All of the above is held in check by volunteers and shoe string budgets. Drupal.org has needed some hardware thrown at it for a good long time and now it's happening. Hooray. :)

=====
Bloggyland

octima’s picture

I've been a registered user of drupal.org for a few days. Like many others (I suspect), I'm mainly interested in learning about Drupal by browsing the handbooks and forums. This kind of activity does not require me to be logged in. However, I find that when I visit drupal.org, I'm automatically logged in, whether I want to be or not, adding to the burden on drupal's infrastructure. Would it be a better use of resources if users were left to decide for themselves whether they wish to be logged in to the site?

VM’s picture

eventually, a users session is reset per the setting in settings.php and they have to log back in. If users would log out when they leave the site, their session would be terminated immediatley. Logged in or not, the search would still be affected when being used.
_____________________________________________________________________________________________
give a person a fish and you feed them for a day but ... teach a person to fish and you feed them for a lifetime

joep.hendrix’s picture

It may have not anything to do with the search performance. However, cached content will be served to anon users.
Removing the automatic login could IMHO improve the performance dramatically since I think that there quite a few users that visit the site for handbooks, api, etc without needing to log in.

-----------------------------------------
CompuBase, websites and webdesign

-----------------------------------------
Joep
CompuBase, Dutch Drupal full service agency

vph’s picture

It is the software.

As an administrator of a VBulletin forum, a PHPBB forum and a Drupal portal, I know that Drupal is much much slower than the other forum software (all using Apache, PHP, MySQL). I hope 6.0 will be faster, and 7.0 will be even faster.

Take a look at http://phpbb.com and see how many threads and posts and active users they have, you'll see drupal.org is pale in comparison. But their site has always seemed a lot faster to me. Do they have superior hardware? I doubt it.

joep.hendrix’s picture

Please do not compare Drupal to just some kind of Forum software.
Drupal is a CMS and the forum is just one of the modules.

-----------------------------------------
CompuBase, websites and webdesign

-----------------------------------------
Joep
CompuBase, Dutch Drupal full service agency

cog.rusty’s picture

I notice that while they do have a link for their own search system, the text field on their header is a Google search.

Also, they have been careful to keep query pages like "latest discussions" behind a link.

al4711’s picture

Hi,

which loadbalancer have you choose?

Do you know where the bottlenecks are (webserver, appserver, dbserver, application, ...)?

Is there a test-(environment/scenario) to measure the problems?

Due the fact that there are many ways to deliver content, it will be interesting how the infrastructure looks and where are the possibilities to optimize something.

I have done in the past for some companies some performance optimization and it takes always a long time, have you a timeline or some other restictions, for sure the site must be still alive during the tests and optimization time.

Cheers

Aleks

killes@www.drop.org’s picture

Please join the infrastructure mailling list and read its archive where a lot of these issues have been discussed.
◆ ◆ ◆
Directions:
[1] Reproduce the forum thread starting at "Removing the automatic" and ending at "is the software.".
[2] In the forum thread, what kind of search does the text field in the phpbb.com header use?
[3] List the possible bottlenecks that al4711 names in parentheses in the forum thread.

Collected data entries
◆ ◆ ◆
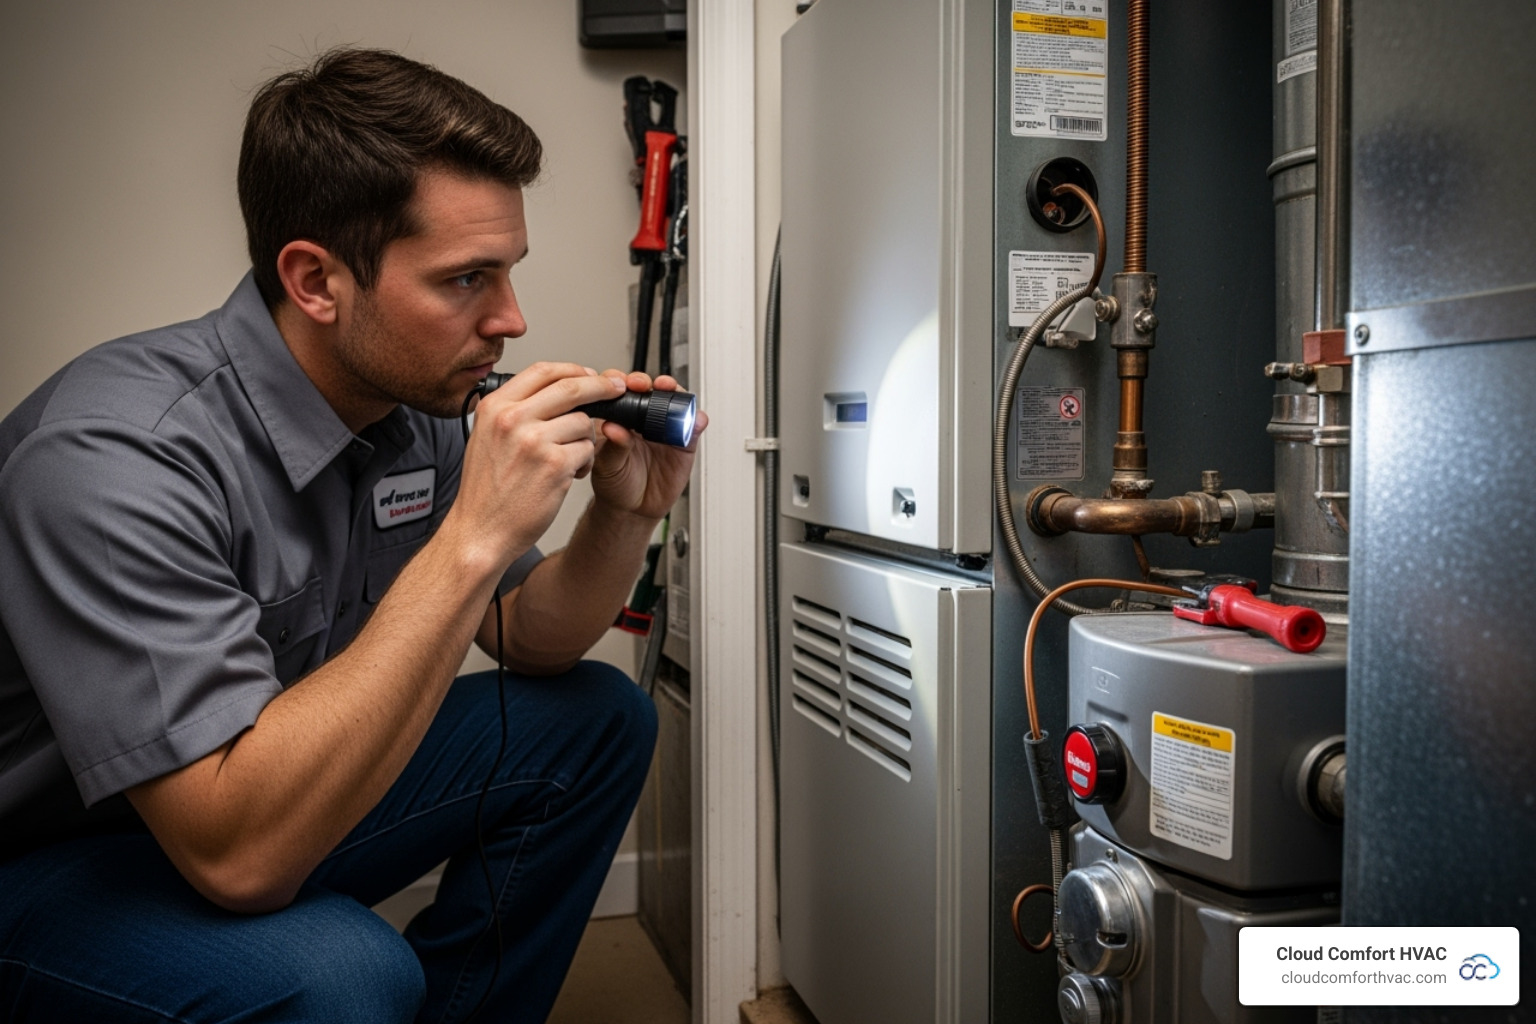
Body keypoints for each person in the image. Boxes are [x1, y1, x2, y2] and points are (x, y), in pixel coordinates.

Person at [0, 47, 701, 1023]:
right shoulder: (113, 456)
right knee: (347, 972)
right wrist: (468, 539)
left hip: (261, 786)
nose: (511, 318)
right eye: (466, 279)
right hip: (56, 856)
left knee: (596, 719)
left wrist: (626, 514)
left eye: (509, 271)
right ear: (316, 280)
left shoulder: (414, 409)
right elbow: (237, 856)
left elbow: (532, 636)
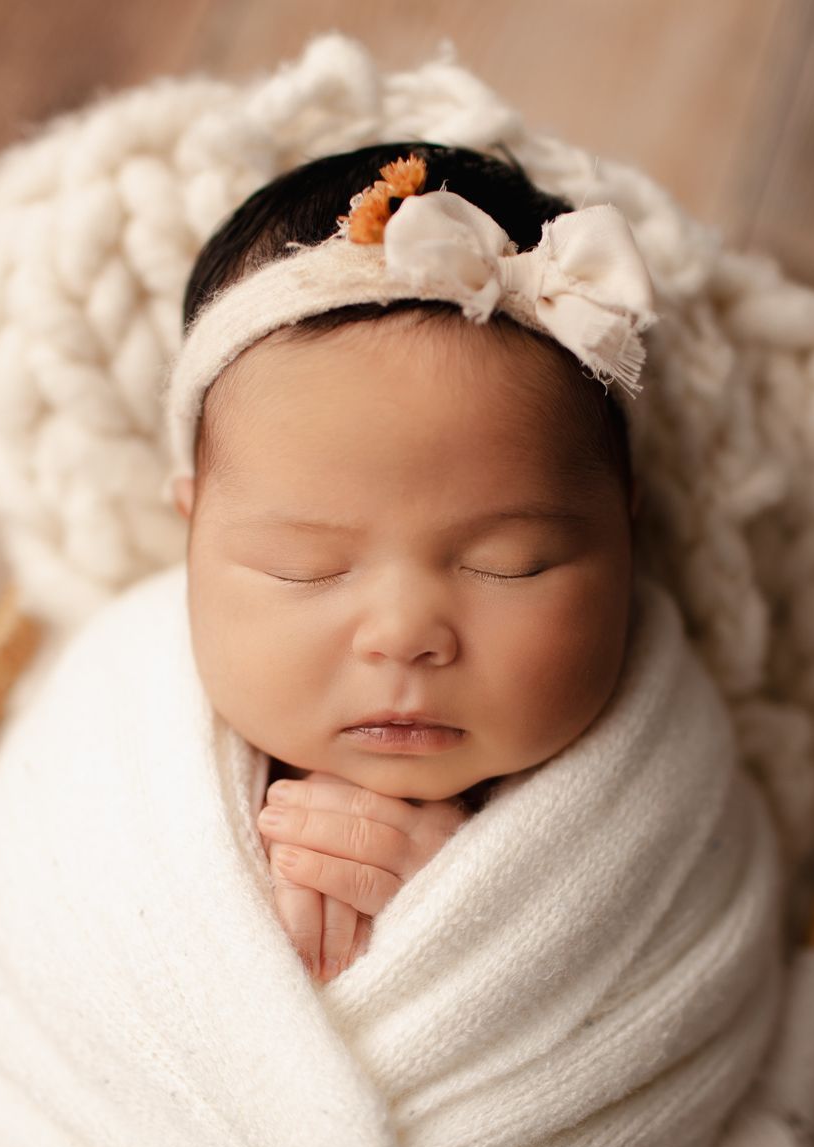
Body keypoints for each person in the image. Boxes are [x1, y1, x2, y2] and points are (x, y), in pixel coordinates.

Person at [166, 143, 653, 984]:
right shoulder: (123, 743)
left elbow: (687, 972)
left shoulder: (658, 789)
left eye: (512, 564)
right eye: (303, 566)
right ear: (191, 535)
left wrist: (485, 915)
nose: (402, 637)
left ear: (626, 536)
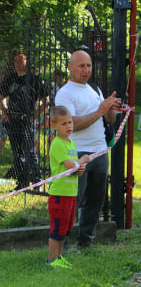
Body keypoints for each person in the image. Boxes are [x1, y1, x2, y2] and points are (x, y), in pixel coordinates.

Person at [54, 50, 121, 248]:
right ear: (70, 67)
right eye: (81, 66)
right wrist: (100, 110)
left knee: (96, 200)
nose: (86, 70)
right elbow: (71, 123)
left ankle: (85, 240)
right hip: (78, 153)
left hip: (99, 151)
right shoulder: (65, 93)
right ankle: (62, 244)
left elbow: (108, 120)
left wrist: (111, 109)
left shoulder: (94, 89)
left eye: (89, 66)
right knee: (73, 201)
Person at [46, 105, 89, 268]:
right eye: (63, 124)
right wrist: (83, 161)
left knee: (65, 228)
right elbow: (72, 166)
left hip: (71, 194)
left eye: (70, 122)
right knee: (57, 229)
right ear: (54, 126)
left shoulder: (71, 144)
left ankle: (59, 256)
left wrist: (80, 167)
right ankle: (51, 260)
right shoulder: (57, 144)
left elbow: (76, 171)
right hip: (59, 194)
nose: (68, 126)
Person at [0, 51, 48, 190]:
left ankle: (37, 182)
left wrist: (35, 115)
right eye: (15, 61)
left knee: (30, 151)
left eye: (20, 60)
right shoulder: (10, 79)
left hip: (27, 119)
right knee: (17, 153)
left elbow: (46, 100)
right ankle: (22, 182)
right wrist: (5, 113)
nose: (17, 63)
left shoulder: (34, 79)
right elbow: (1, 96)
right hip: (12, 120)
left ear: (27, 62)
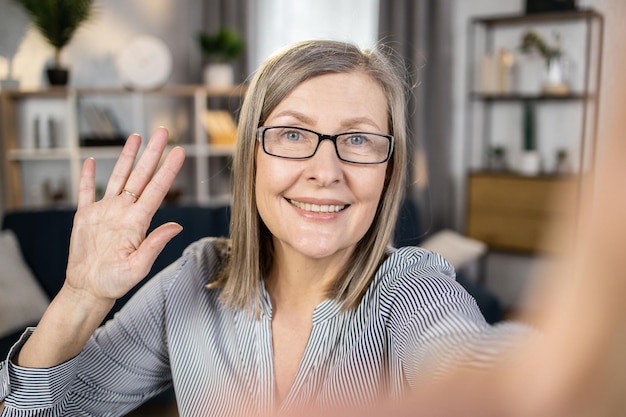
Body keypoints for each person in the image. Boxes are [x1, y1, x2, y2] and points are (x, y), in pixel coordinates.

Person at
◆ ◆ ◆
Answers by task:
[1]
Removing the automatic login could IMHO improve the performance dramatically since I think that there quite a few users that visit the site for handbooks, api, etc without needing to log in.

-----------------------------------------
CompuBase, websites and webdesign

-----------------------------------------
Joep
CompuBase, Dutch Drupal full service agency

vph’s picture

It is the software.

[2] It is a Google search.

[3] webserver, appserver, dbserver, application